The solution to all extremism is exposure: exposure to facts, opposing ideas, diversity of debate.

So those who disagree with me… please start below.  


11 comments

  1. Shaun Appleby

    Concur in most of that but can’t see indicting the Internet, it just hastens things.  Though, curiously, Breivart was an internationalist in his Internet tastes, which brings up an interesting point.  One can assert comfortably that al Qaeda and this moster are both involved in international movements.

    That’s the take-away from Oslo, not just that these extremists are capable of serious, targeted, political damage, but that they are a global phenomenon and they know it.  Read two interesting pieces recently; one on global trade called “Archipelago World,” which postulates that the global economy is shifting to a vertical rather than horizontal economic alignment:


    …what we’re seeing is an emerging world of sovereign states vertically integrating national interests across the public and private sectors – and then going out strategically to compete for resources, growth and job creation. Having previously understood global interdependence as a reason for horizontal integration across markets and regions, states as diverse as Finland, Saudi Arabia, Japan and Mexico are now pursuing distinct, often bilateral, strategies for economic and political security. This is the new dynamic of global competition – one with implications as profound as they can seem contradictory.

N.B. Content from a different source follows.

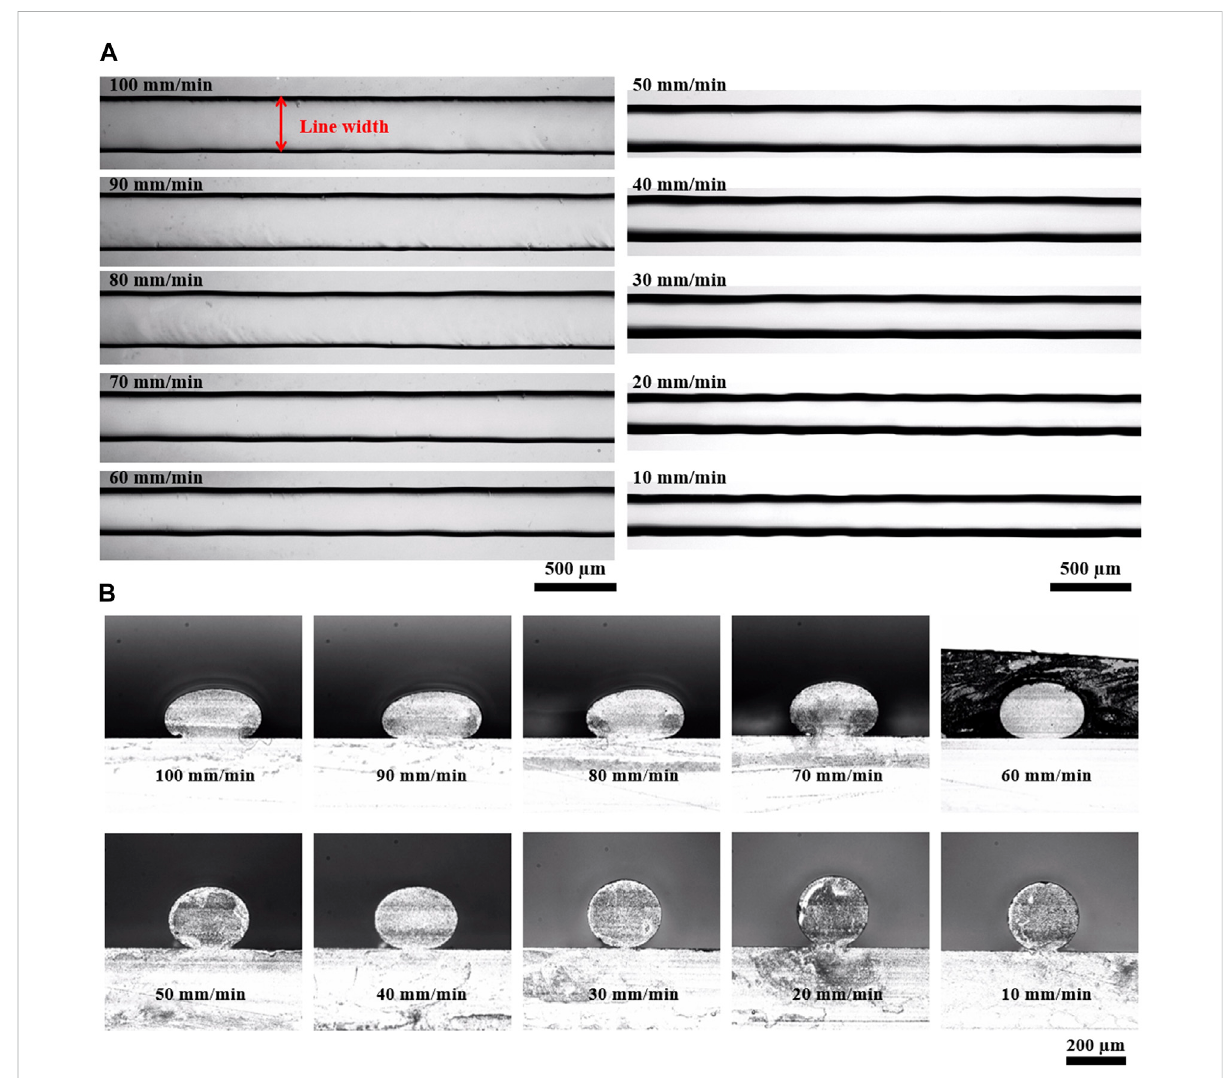
FIGURE 6 Top-view (A) , and cross-sectional images (B) of lines printed at 10 – 100 mm/min with corresponding laser power plotted in Figure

    Nader Mousavizadeh – How we got to the archipelago world Reuters 25 Jul 11

    The other that this current wave of xenophobia is premised, as evidenced by the polar shift from anti-Semitism to proto-Zionism among skinheads, on an international manifesto for the indigenous racial rights for whatever local tribe is having a meltdown over immigration; my guess is that this coalition divides the world neatly at the Christian/Islam axis in their minds and embraces most Western states; this could get very, very ugly.

    So you are right, Islamaphobia is the natural repository for the xenophobic, nativist, racist who wants to be seen in alignment with recent geopolitics.  It’s both an interesting trend and a disturbing one.

  2. Yep.

    All of my own misconseptions have been remedied by information. My prejudices against white southerners was cured by living there.

    Bigotry is simply ignorance. You cannot know many Muslims well to believe they all want to Take Over The World. You cannot know many Christians and still think they are all racists/hoomophobes/whatever. You cannot know many rich people and think they are all greedy pigs, or poor people and think they are all lazy slobs.